In short, you can understand ACID as guarantee of data integrity/safety in any expected circumstances. As like in generic programming, all the headaches comes from multi-threading.
The biggest issue on NoSQL is mostly ACI. D(urability) is usually a separated issue.
If your DB is single-threaded - so only one user can access at once -, that's natively ACI compliant. But I am sure virtually no server can have this luxury.
If your DB need to be multi-threaded - serve multiple users/clients simultaneously - you must need ACI-compliant transaction. Or you will get silent data corruption rather than simple data loss. Which is a lot more horrible. Simply, this is exactly same with generic multi-threaded programming. If you don't have proper mechanism such as lock, you will get undefined data. And the mechanism in DB called fully ACID compliance.

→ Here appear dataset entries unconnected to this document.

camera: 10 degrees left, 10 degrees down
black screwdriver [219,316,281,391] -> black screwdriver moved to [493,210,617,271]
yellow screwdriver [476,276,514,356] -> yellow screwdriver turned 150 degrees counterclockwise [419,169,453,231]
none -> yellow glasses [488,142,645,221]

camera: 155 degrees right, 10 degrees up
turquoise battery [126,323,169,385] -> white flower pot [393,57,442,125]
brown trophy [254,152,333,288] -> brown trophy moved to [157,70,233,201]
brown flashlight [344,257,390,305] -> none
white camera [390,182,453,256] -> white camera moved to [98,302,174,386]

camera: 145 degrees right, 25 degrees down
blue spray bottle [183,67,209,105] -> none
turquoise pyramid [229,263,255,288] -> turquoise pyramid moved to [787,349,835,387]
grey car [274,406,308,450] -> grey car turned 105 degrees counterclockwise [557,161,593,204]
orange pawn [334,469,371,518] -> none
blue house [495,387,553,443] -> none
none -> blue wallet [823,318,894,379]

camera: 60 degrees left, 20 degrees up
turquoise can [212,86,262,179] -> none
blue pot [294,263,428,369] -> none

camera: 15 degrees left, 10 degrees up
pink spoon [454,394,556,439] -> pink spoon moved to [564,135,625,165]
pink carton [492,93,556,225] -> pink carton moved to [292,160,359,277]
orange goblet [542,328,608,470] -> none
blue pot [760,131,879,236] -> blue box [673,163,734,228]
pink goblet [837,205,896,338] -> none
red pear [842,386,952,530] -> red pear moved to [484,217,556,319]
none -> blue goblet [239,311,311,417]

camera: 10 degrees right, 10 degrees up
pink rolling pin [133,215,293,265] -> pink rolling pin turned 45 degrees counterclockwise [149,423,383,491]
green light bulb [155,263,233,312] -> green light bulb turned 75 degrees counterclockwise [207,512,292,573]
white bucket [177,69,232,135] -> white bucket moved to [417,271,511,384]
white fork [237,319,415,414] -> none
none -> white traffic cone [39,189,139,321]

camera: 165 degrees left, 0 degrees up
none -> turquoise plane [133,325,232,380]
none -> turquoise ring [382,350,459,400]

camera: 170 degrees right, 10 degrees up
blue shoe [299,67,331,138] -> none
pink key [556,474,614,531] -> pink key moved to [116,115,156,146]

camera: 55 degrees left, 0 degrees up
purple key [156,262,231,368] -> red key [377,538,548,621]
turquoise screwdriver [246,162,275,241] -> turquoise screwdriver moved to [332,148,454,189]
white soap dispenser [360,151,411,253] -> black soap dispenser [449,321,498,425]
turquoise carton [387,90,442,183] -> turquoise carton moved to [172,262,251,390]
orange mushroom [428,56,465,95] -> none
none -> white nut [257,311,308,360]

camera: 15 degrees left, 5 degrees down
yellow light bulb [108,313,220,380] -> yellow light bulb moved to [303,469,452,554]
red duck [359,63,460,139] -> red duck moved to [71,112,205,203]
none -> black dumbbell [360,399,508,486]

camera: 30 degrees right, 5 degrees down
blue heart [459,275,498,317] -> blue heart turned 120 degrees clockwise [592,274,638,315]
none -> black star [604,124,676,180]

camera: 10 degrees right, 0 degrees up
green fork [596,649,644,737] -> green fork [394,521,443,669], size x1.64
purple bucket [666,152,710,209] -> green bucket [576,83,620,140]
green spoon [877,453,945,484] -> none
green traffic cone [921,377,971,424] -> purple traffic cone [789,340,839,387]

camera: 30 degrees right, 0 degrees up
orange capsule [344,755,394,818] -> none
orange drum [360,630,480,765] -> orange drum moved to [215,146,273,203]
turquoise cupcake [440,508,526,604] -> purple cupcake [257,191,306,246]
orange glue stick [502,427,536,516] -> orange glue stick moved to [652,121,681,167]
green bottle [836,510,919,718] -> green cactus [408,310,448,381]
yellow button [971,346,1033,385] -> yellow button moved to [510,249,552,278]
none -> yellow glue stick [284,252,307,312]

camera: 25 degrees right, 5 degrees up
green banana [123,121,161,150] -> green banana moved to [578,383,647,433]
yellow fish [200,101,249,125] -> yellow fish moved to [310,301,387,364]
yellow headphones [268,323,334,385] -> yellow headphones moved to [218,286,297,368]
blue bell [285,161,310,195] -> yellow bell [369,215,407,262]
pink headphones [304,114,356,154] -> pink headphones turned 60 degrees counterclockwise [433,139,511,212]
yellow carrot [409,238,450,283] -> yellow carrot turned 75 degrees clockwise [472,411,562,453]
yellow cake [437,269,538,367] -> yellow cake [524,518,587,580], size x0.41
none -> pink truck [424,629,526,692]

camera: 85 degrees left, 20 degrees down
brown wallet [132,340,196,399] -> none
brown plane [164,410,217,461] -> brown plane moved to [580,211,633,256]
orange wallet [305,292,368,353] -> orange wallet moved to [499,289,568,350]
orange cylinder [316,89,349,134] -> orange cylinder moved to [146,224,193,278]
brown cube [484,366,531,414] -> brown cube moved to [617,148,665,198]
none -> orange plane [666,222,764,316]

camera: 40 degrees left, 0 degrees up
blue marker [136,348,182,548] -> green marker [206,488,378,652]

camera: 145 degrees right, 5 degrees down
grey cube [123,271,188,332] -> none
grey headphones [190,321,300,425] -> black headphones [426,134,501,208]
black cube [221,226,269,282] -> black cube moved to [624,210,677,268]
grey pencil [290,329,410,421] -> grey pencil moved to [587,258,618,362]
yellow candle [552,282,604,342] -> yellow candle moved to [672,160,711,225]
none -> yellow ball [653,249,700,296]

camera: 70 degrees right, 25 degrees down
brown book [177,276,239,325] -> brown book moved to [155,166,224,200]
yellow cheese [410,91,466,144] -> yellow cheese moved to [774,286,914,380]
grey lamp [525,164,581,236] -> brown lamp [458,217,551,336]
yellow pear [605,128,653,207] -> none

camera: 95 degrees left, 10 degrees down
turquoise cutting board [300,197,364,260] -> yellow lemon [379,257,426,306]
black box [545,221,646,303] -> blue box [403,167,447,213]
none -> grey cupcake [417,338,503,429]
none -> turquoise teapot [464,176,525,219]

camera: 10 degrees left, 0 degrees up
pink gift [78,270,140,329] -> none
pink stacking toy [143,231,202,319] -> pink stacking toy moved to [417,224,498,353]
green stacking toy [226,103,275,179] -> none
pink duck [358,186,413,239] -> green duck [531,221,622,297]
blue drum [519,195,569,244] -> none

Many YesSQL/NoSQL databases advertises themselves ACID-complient, but actually, very few of them are really does.
No ACID compliance = You will get always undefined result under multi-user (client) environment. I don't even think what kind of DB does this.
Single row/key ACID compliant = You will get guaranteed result if you modify only single value at once. But undefined result (=silent data corruption) for simultaneous multi row/key update. Most of currently popular NoSQL DBs including Cassandra, MongoDB, CouchDB, … These kind of DBs are safe only for single-row transaction. So you need to guarantee your DB logic won't touch multiple rows in a transaction.
Multi row/key ACID compliance = You will always get guaranteed result for any operation. This is minimal requirements as a RDBMS. In NoSQL field, very few of them does this. Spanner, MarkLogic, VoltDB, FoundationDB. I am not even sure there's more solutions. These kind of DBs are really fresh and new, so mostly nothing is known about their ability or limitation.
Anyway, this is a comparison except D(urability). So don't forget to check durability attribute too. It's very hard to compare durability because range becomes too wide. I don't know this topic well…
No durability. You will lost data at any time.
Safely stored on disk. When you get
COMMIT OK
, then the data is guaranteed on disk. You lost data if disk break.Also, there're difference even on ACID compliant DBs.
Sometimes ACID compliant / you need configuration / no automatic something.. / some components are not ACID-complient / very fast but you need to turn off something for this... / ACID-compliant if you use specific module... = we will not bundle data safety by default. That's an add-on, option or separated sold. Don't forget to download, assemble, setup and issuing proper command. Anyway, data safety may be ignored silently. Do it yourself. Check it yourself. Good luck not to make any mistake. Everyone in your team must be flawless DBA to use this kind of DB safely. MySQL.
Always ACID compliant = We don't trade data safety with performance or anything. Data safety is a forced bundle with this DB package. Most commercial RDBMS, PostgreSQL.
Above is typical DB's implementation. But still, any other hardware failure may corrupt the database. Such as memory error, data channel error, or any other possible errors. So you need extra redundancy, and real production-quality DB must offer fault tolerance features.
No redundancy. You lose all data if your data corrupted.
Backup. You make snapshot copy/restore. You lose data after last backup.
Online backup. You can do snapshot backup while the database is running.
Asynchronous replication. Backup for each second (or specified period). If machine down, this DB guaranteed to get the data back by just rebooting. You lose data after last second.
Synchronous replication. Backup immediately for each data update. You always have exact copy of original data. Use the copy if origin breaks.
Until now, I see many DB implementation lacks many of these. And I think if they lacks proper ACID and redundancy support, users will lose data eventually.